Nonlinear Fourier Transform of Truncated Multi-Soliton Pulses

TL;DR

This paper derives closed-form expressions for the nonlinear Fourier spectrum of truncated multi-soliton pulses and presents a method to determine eigenvalues from the continuous spectrum, aiding optical fiber communication.

Contribution

It provides the first simple closed-form formulas for the spectrum of truncated multi-solitons and introduces a novel method to extract eigenvalues from the continuous spectrum.

Findings

Closed-form expressions accurately approximate the nonlinear spectrum of truncated pulses.

The method effectively finds eigenvalues from the continuous spectrum.

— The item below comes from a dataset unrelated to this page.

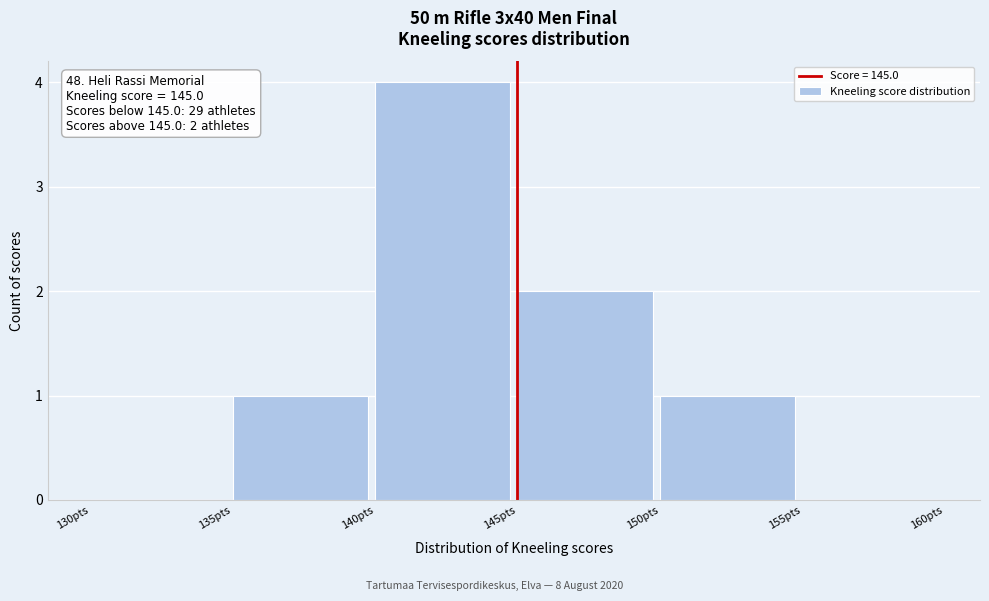

Over which range of the x-axis is the bar tallest?

140 to 145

Results support potential improvements in optical fiber data transmission.

Abstract

Multi-soliton pulses, as special solutions of the Nonlinear Schroedinger Equation (NLSE), are potential candidates for optical fiber transmission where the information is modulated and recovered in the so-called nonlinear Fourier domain. For data communication, the exponentially decaying tails of a multi-soliton must be truncated. Such a windowing changes the nonlinear Fourier spectrum of the pulse. The results of this paper are twofold: (i) we derive the simple closed-form expressions for the nonlinear spectrum, discrete and continuous spectrum, of a symmetrically truncated multi-soliton pulse from tight approximation of the truncated tails. We numerically show the accuracy of the closed-form expressions. (ii) We show how to find, in general, the eigenvalues of the discrete spectrum from the continuous spectrum. We present this method for the application in hand.